FESTIVAL
Sous le soleil de Beauregard
Hérouville Saint-Clair (14) // 5-6-7 juillet
Beauregard, c’est le festival où le public peut s’allonger dans l’herbe pour voir passer sur scène l’une des plus belles affiches de l’été. Fragil y était et vous fait partager ces trois journées d’intense émotion.
Pour sa cinquième édition, le festival Beauregard a renoué avec sa réputation d’ensoleillement et de grande chaleur. Trois jours durant lesquels les deux scènes ont largement dépassé la température extérieure pourtant élevée. De quoi rendre pas peu fier le majestueux château du domaine d’accueillir un tel défilé d’artistes.
Revival ou réchauffé ?
Depuis ses débuts, Beauregard s’est toujours félicité de sortir du placard des artistes qu’on croyait pourtant depuis le temps embaumés dans le formole dans la crypte du château. Que nenni. Après Iggy Pop, ZZ Top et Motörhead, l’édition 2013 nous a déterré d’outre-tombe les Smashing Pumpkins et New Order. Impression somme toute pas si désagréable de voir se manifester sur scène le tube Blue Monday sorti il y a trente ans tout pile. D’une scène à l’autre, le changement d’époque bien que considérable garde une certaine cohérence lorsque retentissent les beats secs et la voix si particulière de Joe Newman, le leader d’Alt-J. A l’heure où la nuit tombe sur Beauregard, le public se retrouve transporté par la folk électro du quartet anglais inspiré par les lectures de Bret Easton Ellis. Et lorsque l’on ressent les premiers frissons c’est uniquement de plaisir, en réponse aux envolées vocales du groupe.

---

◆ Consigne: Citez fidèlement le passage de l'article sur le festival Beauregard qui va de "Pour sa cinquième" à "ou réchauffé ?", bornes comprises.

◆ Informations fournies:

---

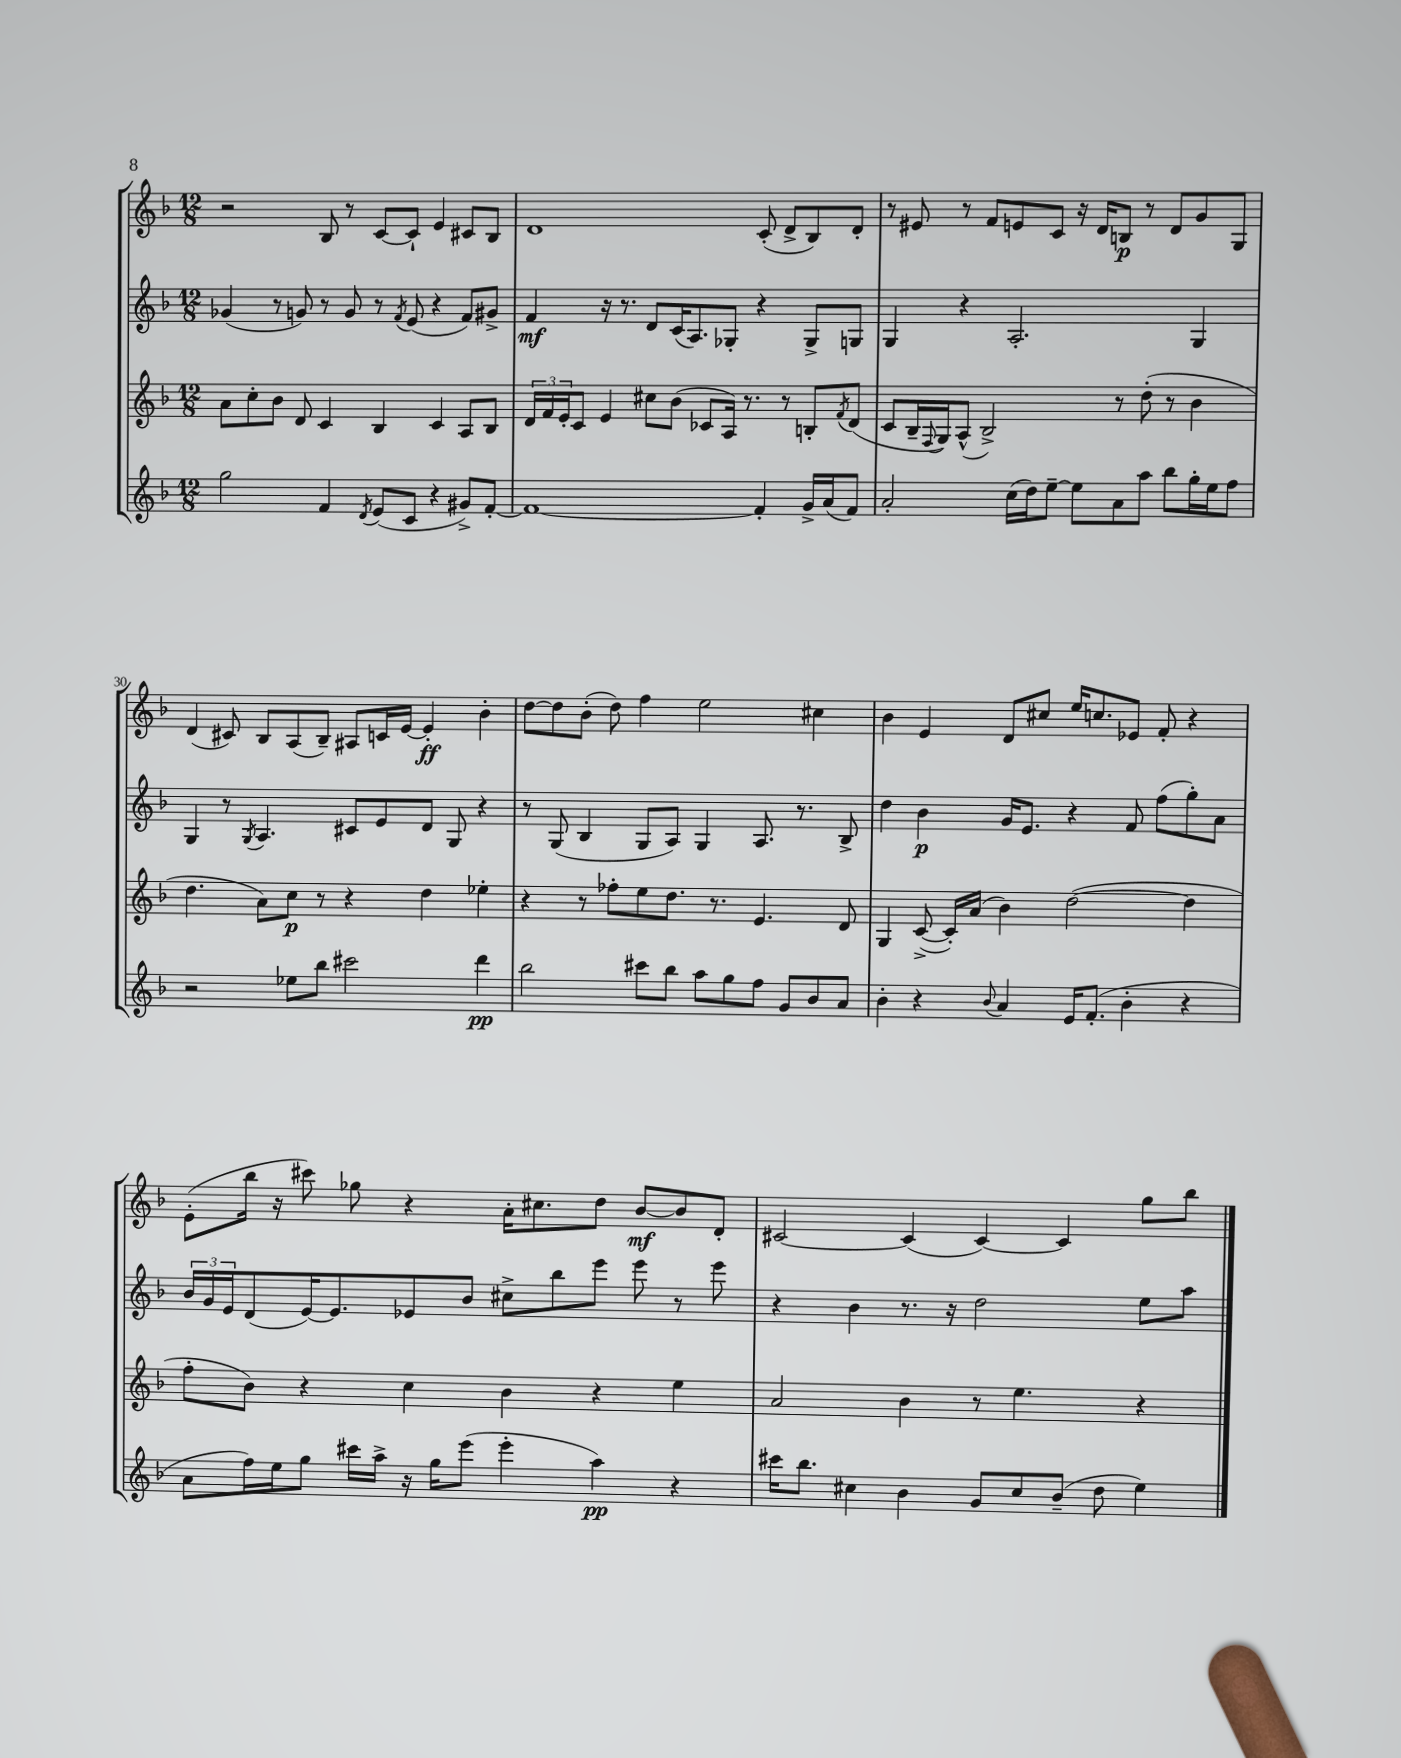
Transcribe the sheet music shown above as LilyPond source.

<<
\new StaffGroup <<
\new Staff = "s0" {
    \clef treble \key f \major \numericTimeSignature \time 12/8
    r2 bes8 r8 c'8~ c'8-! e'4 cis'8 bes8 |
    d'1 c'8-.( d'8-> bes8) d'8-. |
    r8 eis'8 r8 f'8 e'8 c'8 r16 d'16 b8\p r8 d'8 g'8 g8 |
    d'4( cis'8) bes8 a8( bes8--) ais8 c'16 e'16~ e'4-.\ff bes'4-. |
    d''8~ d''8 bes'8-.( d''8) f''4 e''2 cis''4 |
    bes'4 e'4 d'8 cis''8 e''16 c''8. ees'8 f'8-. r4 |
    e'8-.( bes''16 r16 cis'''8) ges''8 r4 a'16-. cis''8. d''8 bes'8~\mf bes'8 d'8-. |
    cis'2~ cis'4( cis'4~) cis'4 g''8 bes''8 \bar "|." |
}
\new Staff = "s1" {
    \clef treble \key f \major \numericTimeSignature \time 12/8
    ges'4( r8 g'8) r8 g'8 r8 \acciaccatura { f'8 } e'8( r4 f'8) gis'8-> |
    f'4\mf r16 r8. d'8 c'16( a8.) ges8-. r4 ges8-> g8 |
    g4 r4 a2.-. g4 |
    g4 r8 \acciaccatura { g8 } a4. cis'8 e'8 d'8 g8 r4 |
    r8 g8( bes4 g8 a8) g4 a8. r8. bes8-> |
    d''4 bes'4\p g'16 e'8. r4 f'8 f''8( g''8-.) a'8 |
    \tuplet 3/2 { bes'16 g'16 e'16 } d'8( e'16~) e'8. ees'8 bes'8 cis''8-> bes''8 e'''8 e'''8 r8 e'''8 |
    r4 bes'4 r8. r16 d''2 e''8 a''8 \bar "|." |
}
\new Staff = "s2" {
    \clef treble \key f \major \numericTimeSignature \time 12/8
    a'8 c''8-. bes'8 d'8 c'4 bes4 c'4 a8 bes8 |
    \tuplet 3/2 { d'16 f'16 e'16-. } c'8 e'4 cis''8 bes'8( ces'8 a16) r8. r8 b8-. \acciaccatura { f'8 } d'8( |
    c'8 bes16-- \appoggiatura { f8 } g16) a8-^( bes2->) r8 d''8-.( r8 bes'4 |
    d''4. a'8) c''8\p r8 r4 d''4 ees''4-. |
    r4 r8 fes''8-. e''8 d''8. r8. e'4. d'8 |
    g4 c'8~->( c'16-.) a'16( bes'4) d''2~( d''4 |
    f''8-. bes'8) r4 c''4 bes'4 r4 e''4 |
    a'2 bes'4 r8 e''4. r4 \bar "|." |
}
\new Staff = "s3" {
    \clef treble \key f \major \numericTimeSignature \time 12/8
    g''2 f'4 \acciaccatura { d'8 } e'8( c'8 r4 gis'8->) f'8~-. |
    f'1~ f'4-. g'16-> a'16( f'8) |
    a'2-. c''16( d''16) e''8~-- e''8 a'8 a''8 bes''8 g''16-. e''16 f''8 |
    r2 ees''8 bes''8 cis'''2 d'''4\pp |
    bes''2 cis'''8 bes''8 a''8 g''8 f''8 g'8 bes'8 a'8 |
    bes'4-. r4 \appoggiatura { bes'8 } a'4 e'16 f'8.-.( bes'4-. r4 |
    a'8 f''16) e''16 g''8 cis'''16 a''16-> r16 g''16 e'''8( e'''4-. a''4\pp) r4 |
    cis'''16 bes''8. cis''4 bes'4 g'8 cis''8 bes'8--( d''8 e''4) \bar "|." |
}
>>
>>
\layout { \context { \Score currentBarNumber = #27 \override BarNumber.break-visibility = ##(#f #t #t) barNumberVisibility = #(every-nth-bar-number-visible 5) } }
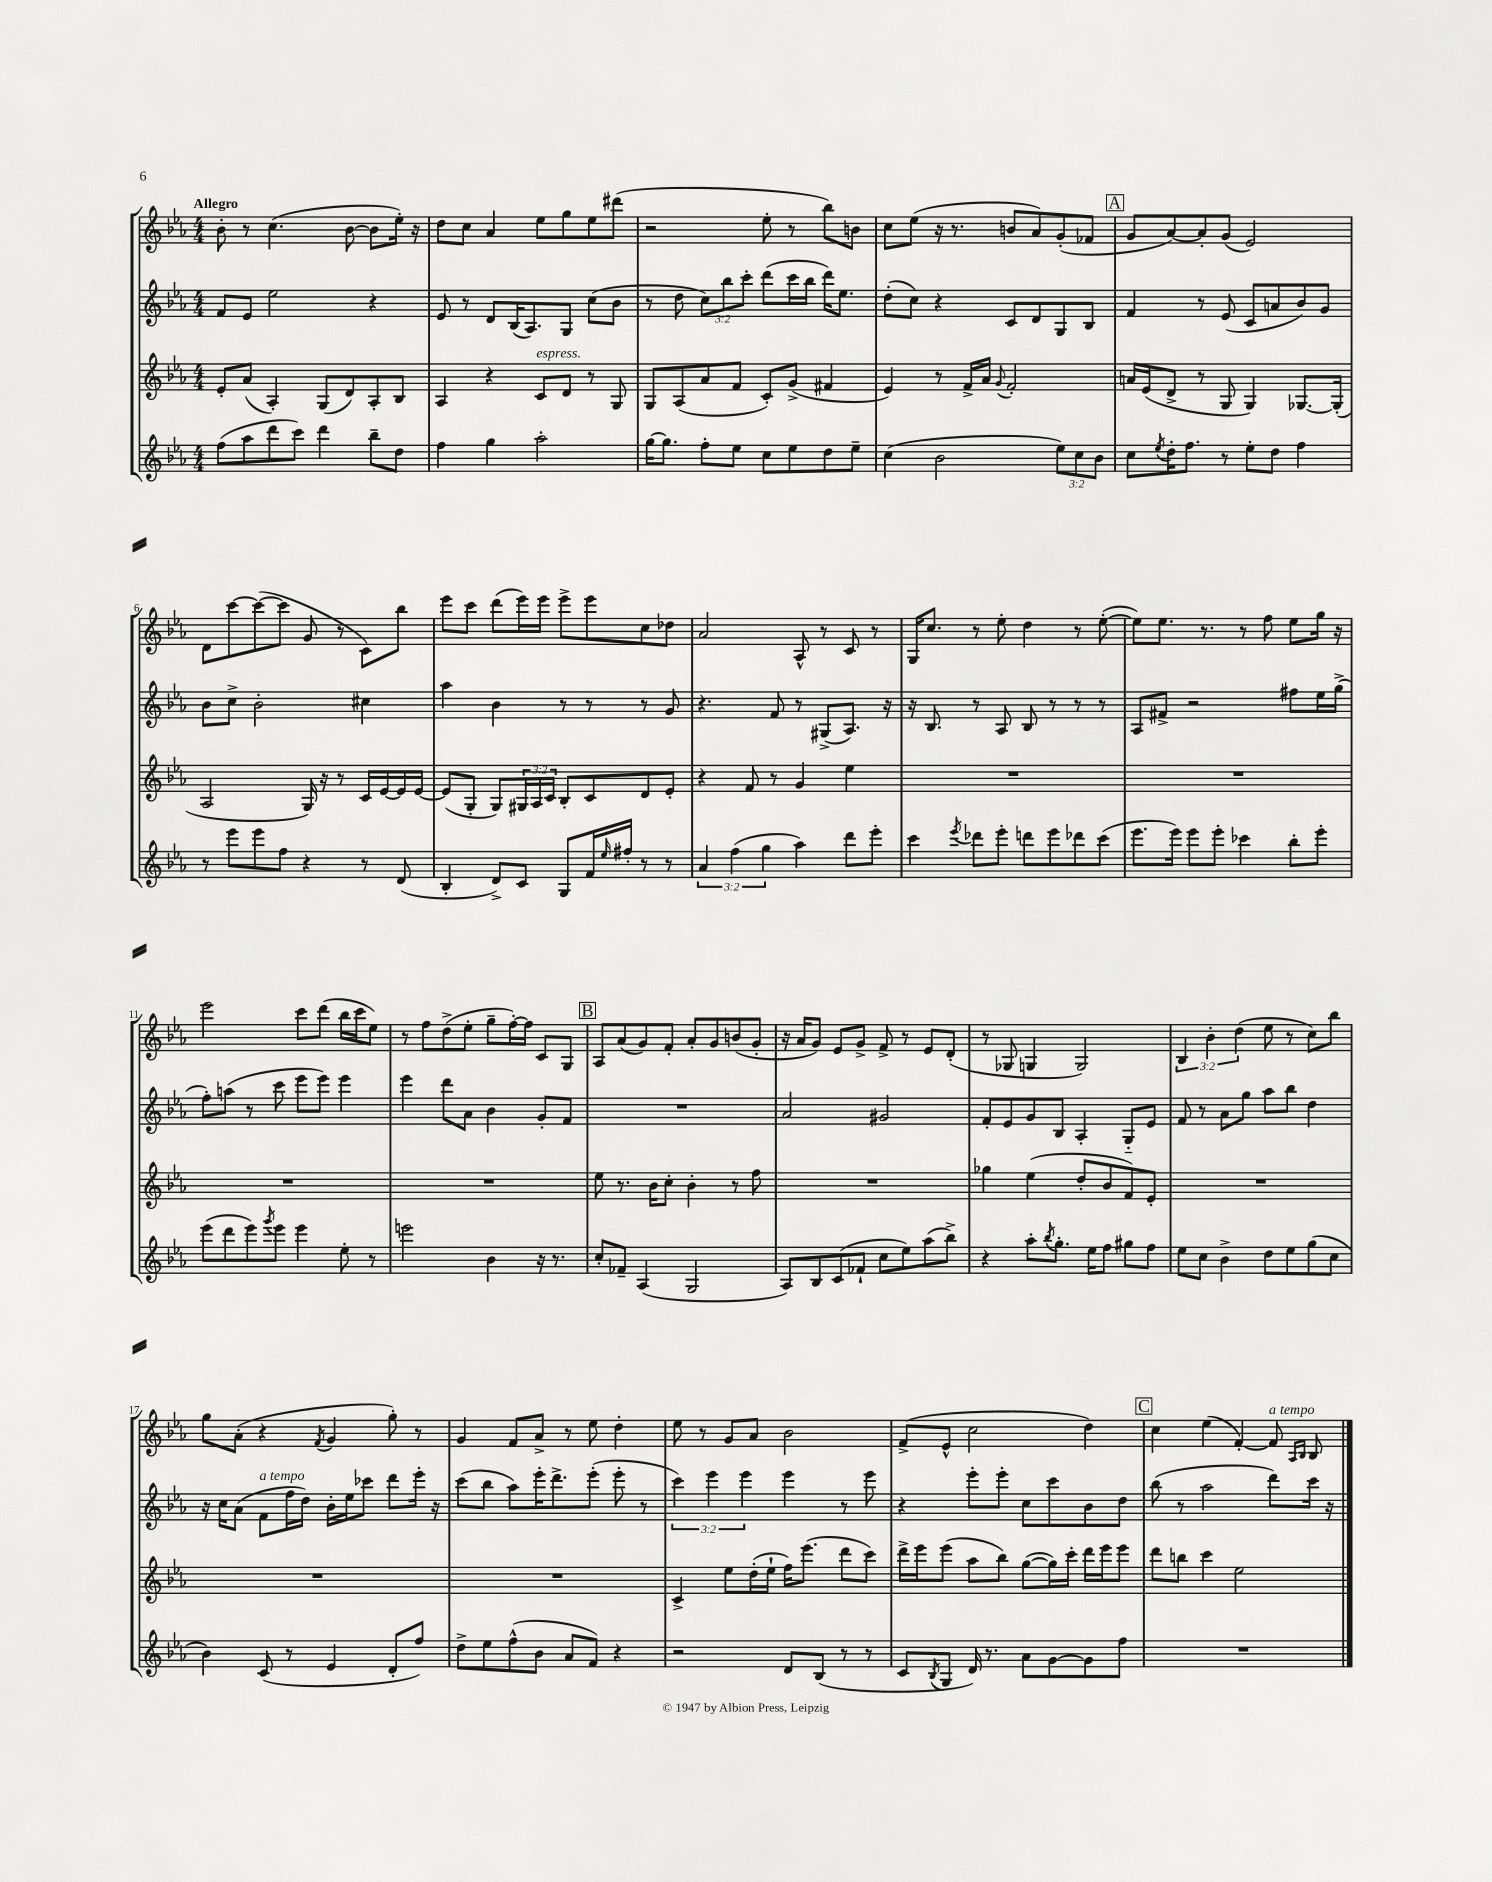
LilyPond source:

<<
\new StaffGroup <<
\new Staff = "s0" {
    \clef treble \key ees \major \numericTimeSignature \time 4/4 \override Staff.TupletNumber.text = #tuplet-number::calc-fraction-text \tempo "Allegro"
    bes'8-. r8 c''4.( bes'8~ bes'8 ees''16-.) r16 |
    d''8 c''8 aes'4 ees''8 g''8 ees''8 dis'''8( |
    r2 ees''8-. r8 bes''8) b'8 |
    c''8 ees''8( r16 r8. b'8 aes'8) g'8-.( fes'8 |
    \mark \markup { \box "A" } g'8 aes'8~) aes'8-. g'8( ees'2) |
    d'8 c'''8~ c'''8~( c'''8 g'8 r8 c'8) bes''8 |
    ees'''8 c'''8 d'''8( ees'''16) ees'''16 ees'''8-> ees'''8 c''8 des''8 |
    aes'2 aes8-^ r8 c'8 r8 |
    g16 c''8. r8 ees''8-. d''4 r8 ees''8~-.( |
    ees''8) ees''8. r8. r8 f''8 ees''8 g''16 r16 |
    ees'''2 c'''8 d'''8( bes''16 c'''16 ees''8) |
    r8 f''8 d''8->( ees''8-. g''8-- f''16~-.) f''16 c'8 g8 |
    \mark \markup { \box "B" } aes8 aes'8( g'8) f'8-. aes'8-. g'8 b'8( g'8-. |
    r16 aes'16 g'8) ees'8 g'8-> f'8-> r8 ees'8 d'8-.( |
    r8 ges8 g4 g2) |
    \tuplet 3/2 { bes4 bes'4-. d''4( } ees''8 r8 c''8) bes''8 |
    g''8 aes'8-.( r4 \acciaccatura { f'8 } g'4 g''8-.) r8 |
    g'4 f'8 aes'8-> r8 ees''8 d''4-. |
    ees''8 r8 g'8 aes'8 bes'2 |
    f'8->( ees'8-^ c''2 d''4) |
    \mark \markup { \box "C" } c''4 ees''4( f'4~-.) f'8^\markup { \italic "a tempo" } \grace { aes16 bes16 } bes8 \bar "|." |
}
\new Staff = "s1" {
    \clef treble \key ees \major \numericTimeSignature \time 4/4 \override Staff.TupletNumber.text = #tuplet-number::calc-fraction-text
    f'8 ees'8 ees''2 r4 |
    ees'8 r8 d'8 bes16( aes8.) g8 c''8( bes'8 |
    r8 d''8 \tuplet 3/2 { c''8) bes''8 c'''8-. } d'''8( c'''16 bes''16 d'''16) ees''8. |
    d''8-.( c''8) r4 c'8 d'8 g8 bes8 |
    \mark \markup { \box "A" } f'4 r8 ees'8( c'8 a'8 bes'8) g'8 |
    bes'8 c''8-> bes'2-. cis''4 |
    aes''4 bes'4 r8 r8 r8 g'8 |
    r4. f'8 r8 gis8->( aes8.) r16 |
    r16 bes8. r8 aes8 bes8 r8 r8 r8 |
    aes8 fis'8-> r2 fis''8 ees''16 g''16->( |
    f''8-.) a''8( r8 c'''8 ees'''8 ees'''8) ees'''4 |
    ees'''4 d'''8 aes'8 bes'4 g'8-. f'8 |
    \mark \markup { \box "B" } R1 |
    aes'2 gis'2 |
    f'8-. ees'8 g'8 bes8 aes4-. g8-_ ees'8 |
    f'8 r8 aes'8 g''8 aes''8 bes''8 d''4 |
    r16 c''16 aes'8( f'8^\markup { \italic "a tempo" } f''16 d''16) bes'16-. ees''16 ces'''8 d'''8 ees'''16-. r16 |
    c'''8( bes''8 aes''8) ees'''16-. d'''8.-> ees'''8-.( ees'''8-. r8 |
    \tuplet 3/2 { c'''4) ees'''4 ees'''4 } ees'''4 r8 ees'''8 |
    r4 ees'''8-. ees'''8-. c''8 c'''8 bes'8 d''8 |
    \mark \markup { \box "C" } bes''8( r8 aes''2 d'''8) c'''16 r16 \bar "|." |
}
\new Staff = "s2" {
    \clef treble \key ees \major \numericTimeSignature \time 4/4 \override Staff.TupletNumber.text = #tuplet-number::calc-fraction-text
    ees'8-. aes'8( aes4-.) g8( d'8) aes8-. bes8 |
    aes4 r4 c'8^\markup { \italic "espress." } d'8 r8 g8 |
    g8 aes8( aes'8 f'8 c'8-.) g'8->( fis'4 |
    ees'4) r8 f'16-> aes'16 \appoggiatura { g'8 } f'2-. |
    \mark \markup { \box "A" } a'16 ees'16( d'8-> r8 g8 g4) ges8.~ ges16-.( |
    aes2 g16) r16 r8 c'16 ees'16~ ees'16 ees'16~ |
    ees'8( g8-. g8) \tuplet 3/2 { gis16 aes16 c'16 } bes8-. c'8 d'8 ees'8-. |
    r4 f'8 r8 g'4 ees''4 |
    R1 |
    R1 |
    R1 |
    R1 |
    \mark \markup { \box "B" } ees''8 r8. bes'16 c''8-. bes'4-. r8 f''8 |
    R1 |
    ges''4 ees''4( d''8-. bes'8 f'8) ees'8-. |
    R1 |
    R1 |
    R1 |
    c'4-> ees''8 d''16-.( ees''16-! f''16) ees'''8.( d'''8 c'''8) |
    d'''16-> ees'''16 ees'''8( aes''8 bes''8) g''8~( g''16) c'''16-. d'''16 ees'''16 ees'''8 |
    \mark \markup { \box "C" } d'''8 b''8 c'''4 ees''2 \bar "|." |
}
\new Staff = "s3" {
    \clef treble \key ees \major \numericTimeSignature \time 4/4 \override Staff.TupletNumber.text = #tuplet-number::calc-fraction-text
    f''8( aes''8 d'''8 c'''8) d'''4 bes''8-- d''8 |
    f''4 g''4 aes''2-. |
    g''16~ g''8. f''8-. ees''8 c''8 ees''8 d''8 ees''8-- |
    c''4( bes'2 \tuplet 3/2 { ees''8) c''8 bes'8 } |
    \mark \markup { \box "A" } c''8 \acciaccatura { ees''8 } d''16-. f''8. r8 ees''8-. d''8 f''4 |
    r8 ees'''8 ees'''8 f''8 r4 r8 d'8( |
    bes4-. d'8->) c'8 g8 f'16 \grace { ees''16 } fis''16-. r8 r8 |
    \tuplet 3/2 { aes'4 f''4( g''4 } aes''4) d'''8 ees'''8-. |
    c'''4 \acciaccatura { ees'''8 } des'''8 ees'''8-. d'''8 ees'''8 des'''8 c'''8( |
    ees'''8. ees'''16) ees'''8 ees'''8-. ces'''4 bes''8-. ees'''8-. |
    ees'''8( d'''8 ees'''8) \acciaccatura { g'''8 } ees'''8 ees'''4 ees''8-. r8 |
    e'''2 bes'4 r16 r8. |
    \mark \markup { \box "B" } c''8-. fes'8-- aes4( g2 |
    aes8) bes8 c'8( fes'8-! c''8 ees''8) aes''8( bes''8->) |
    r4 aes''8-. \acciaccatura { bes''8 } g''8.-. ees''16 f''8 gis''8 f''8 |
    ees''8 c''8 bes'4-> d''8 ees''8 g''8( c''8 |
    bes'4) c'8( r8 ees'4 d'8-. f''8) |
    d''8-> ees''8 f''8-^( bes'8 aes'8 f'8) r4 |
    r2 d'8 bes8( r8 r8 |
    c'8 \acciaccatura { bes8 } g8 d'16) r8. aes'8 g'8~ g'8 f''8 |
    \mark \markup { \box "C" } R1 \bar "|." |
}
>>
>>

---

◆ Résultat:
Pour sa cinquième édition, le festival Beauregard a renoué avec sa réputation d’ensoleillement et de grande chaleur. Trois jours durant lesquels les deux scènes ont largement dépassé la température extérieure pourtant élevée. De quoi rendre pas peu fier le majestueux château du domaine d’accueillir un tel défilé d’artistes.
Revival ou réchauffé ?